**The task**. Update the data below so that every "scientific name" becomes "species name", with nothing else changed. Leave the pictures out of your answer.

**Records for the task**.
============================================================
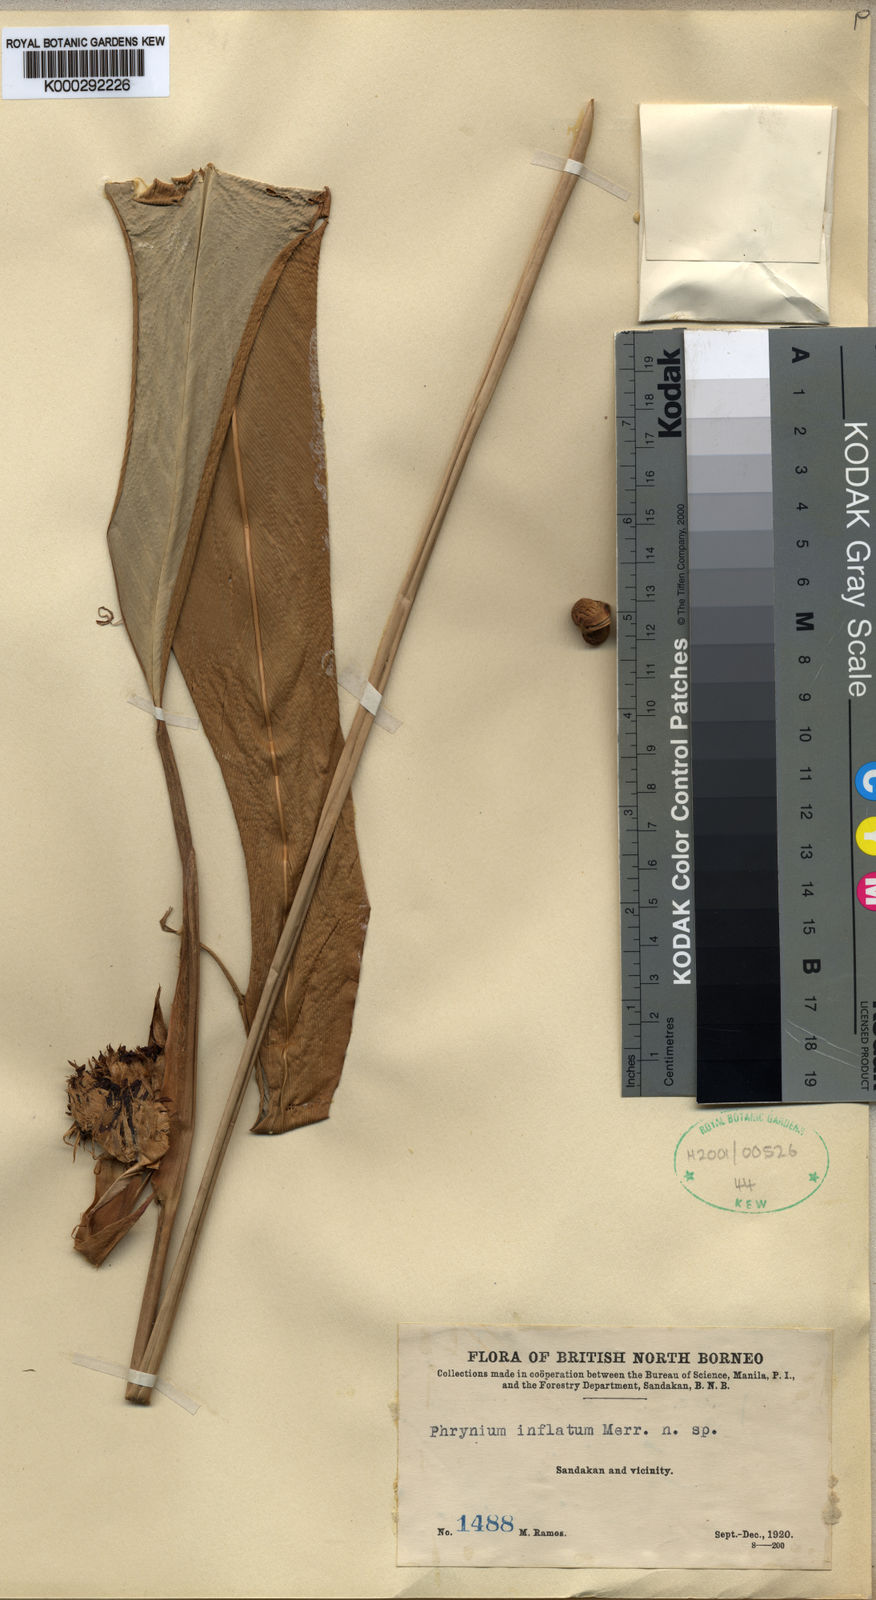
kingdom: Plantae
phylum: Tracheophyta
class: Liliopsida
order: Zingiberales
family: Marantaceae
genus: Phrynium
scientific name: Phrynium hirtum
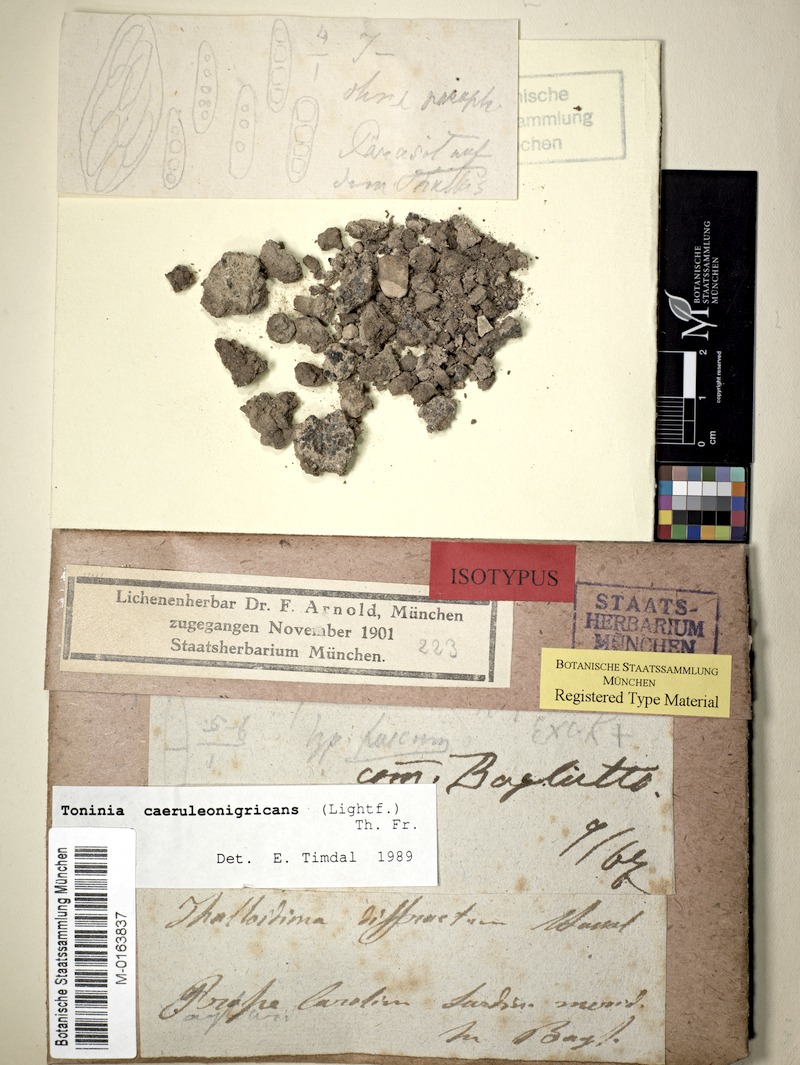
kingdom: Fungi
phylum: Ascomycota
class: Lecanoromycetes
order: Lecanorales
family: Ramalinaceae
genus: Thalloidima
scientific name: Thalloidima sedifolium
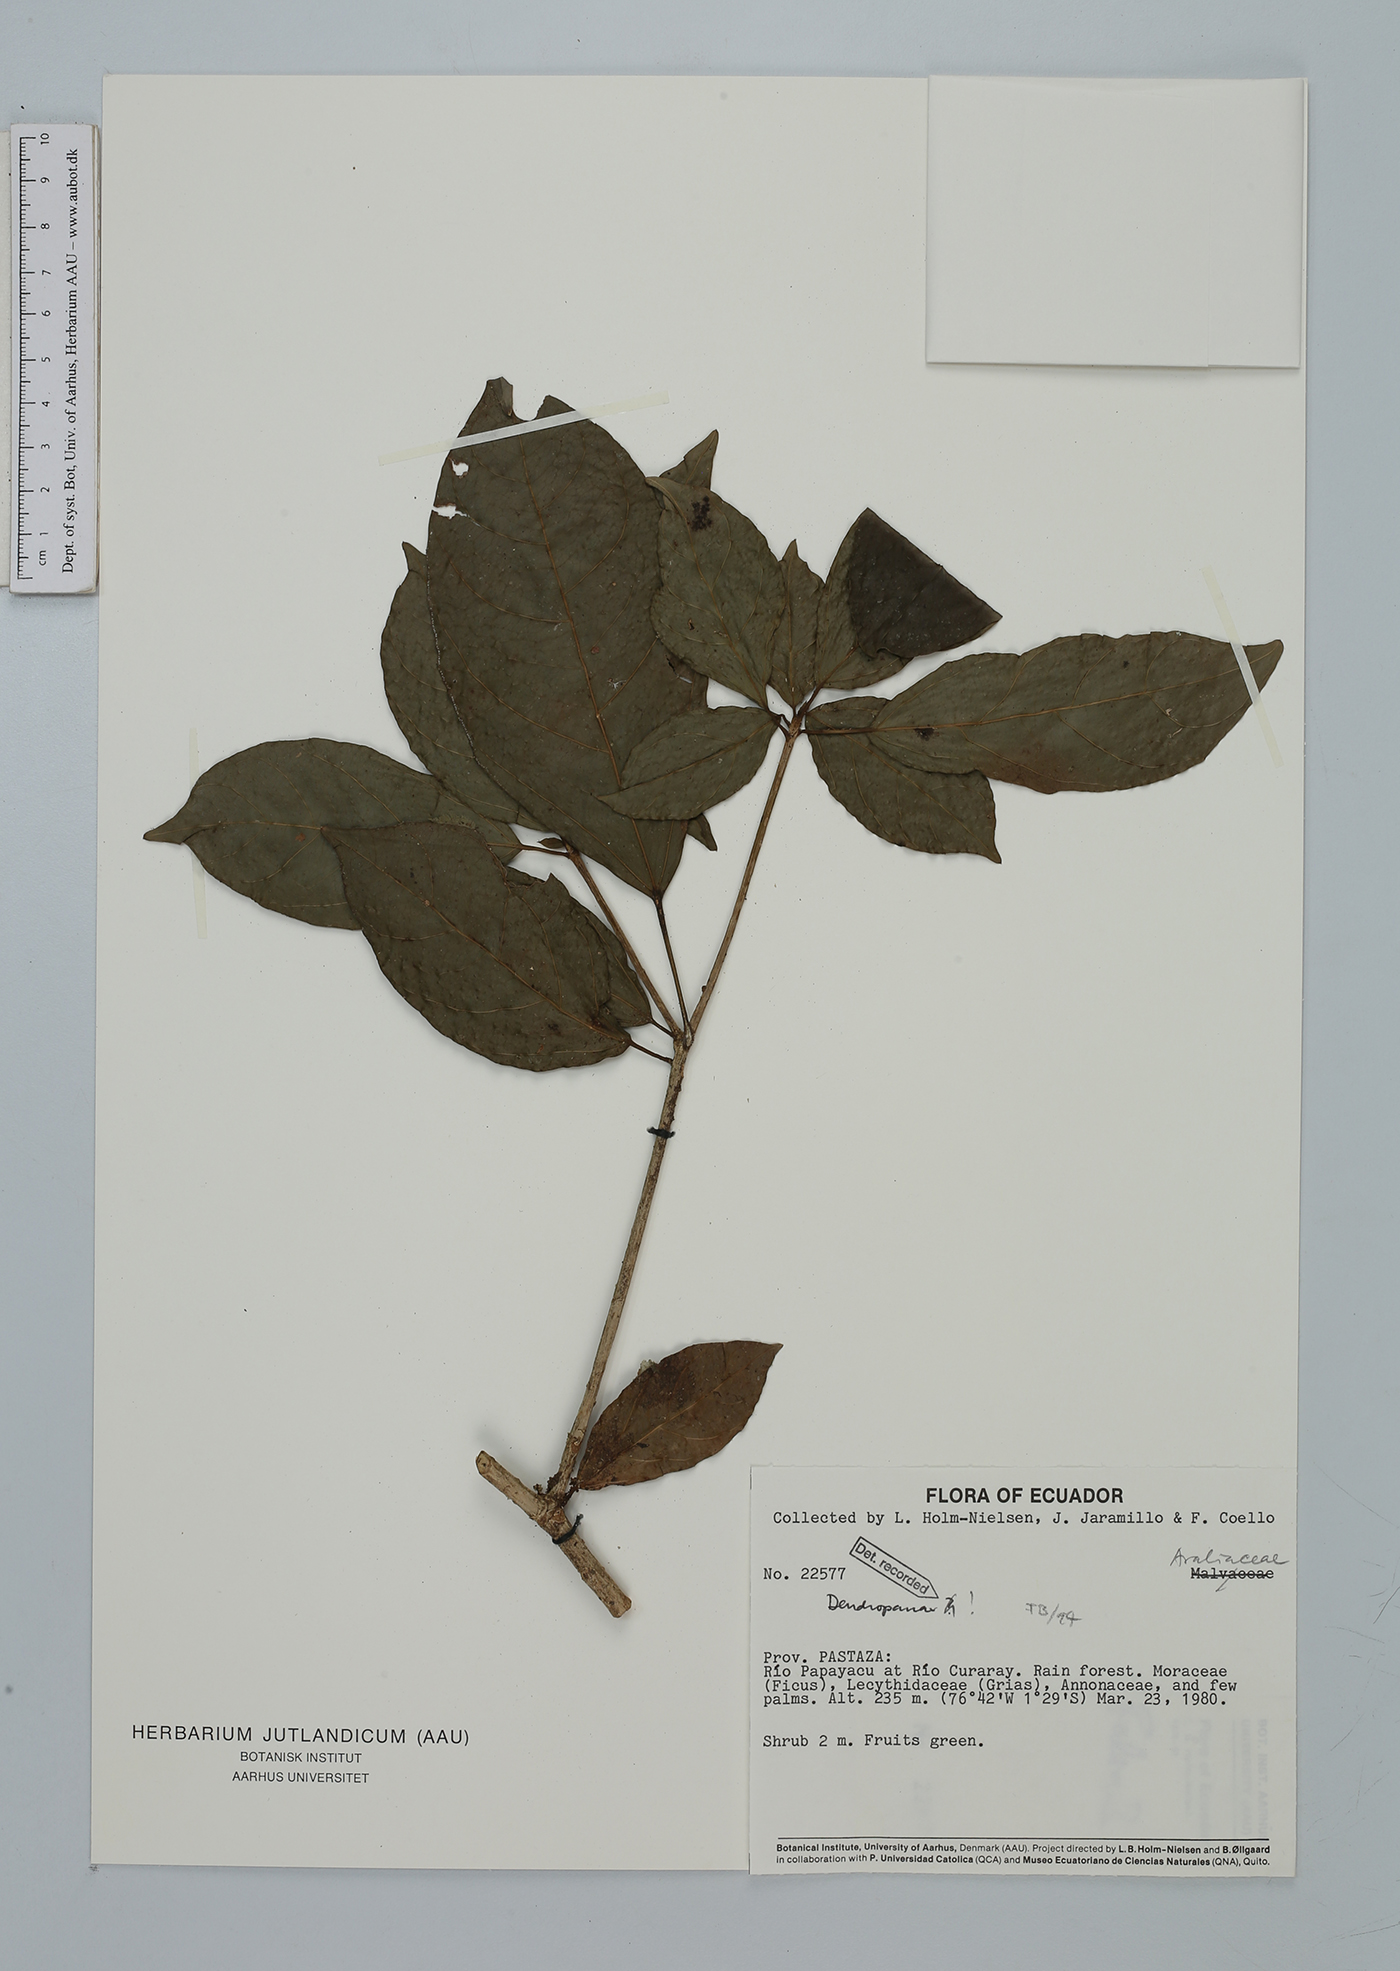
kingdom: Plantae
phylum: Tracheophyta
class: Magnoliopsida
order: Apiales
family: Araliaceae
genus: Dendropanax
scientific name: Dendropanax
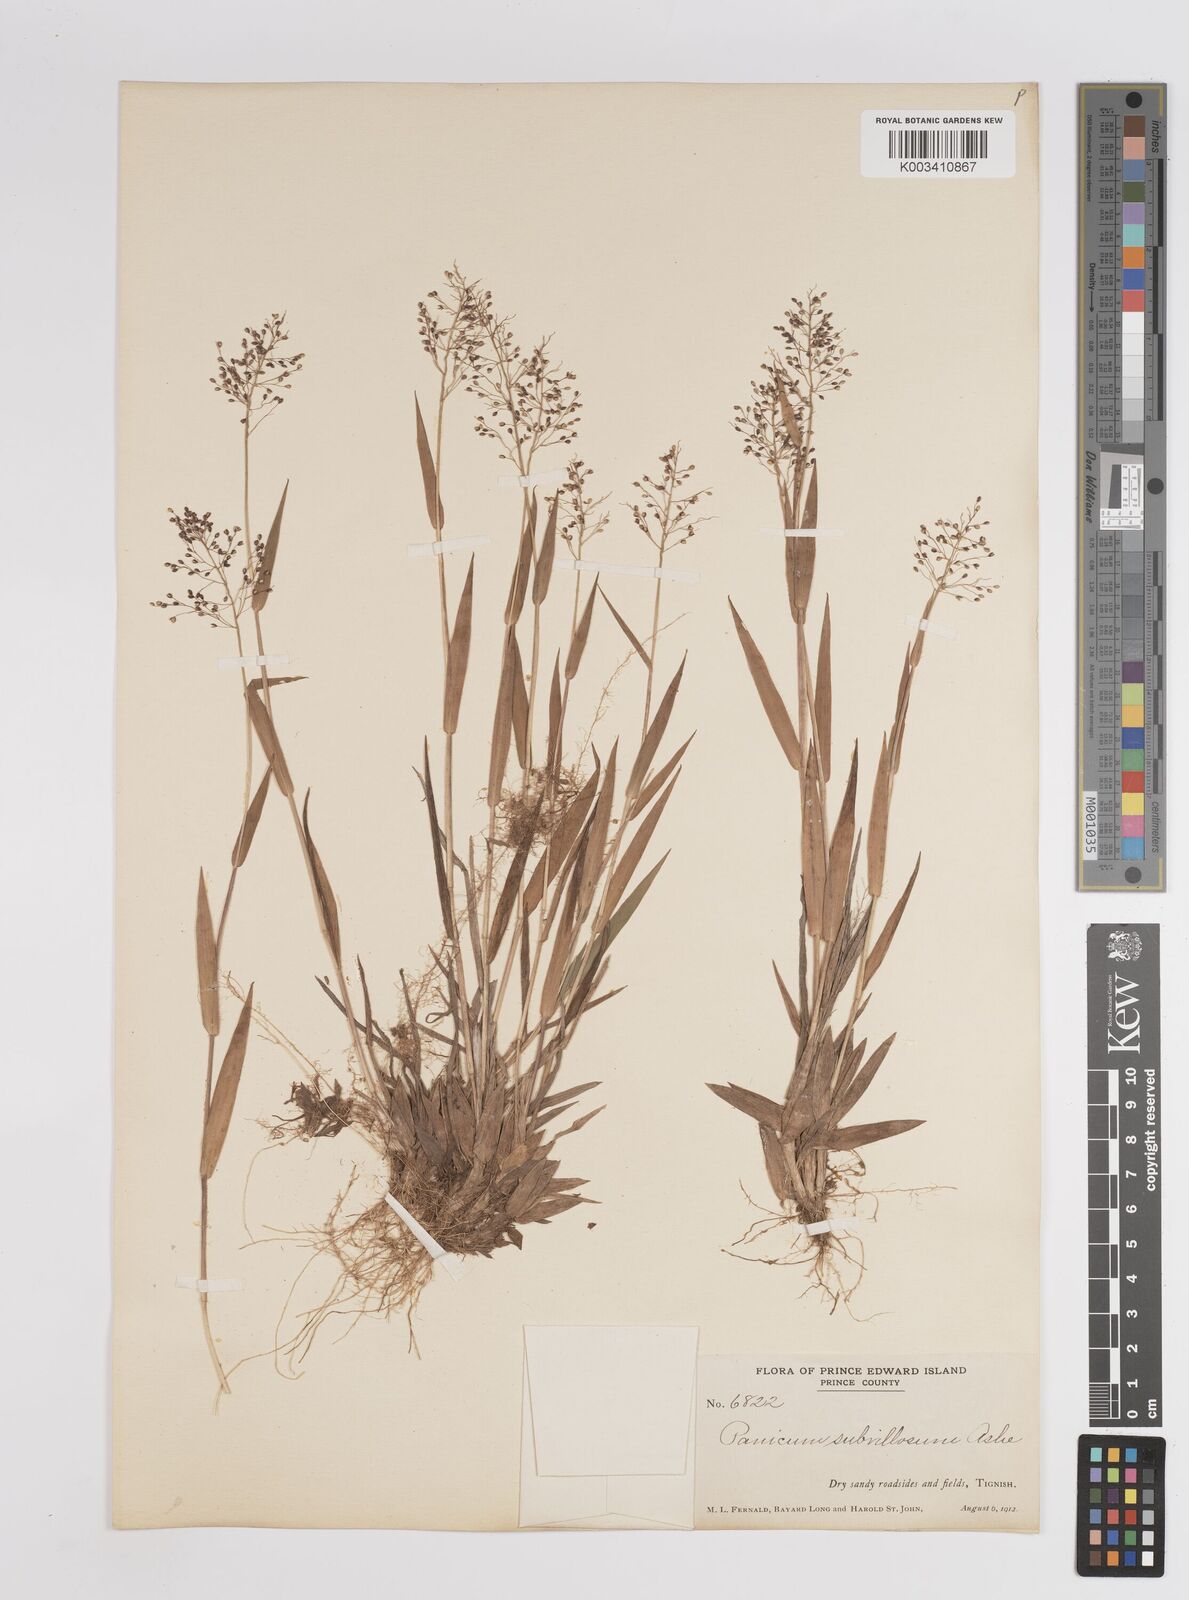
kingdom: Plantae
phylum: Tracheophyta
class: Liliopsida
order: Poales
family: Poaceae
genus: Dichanthelium
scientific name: Dichanthelium subvillosum
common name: Soft-haired panicgrass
============================================================
**Exercise response**.
kingdom: Plantae
phylum: Tracheophyta
class: Liliopsida
order: Zingiberales
family: Marantaceae
genus: Phrynium
species name: Phrynium hirtum
kingdom: Fungi
phylum: Ascomycota
class: Lecanoromycetes
order: Lecanorales
family: Ramalinaceae
genus: Thalloidima
species name: Thalloidima sedifolium
kingdom: Plantae
phylum: Tracheophyta
class: Magnoliopsida
order: Apiales
family: Araliaceae
genus: Dendropanax
species name: Dendropanax
kingdom: Plantae
phylum: Tracheophyta
class: Liliopsida
order: Poales
family: Poaceae
genus: Dichanthelium
species name: Dichanthelium subvillosum
common name: Soft-haired panicgrass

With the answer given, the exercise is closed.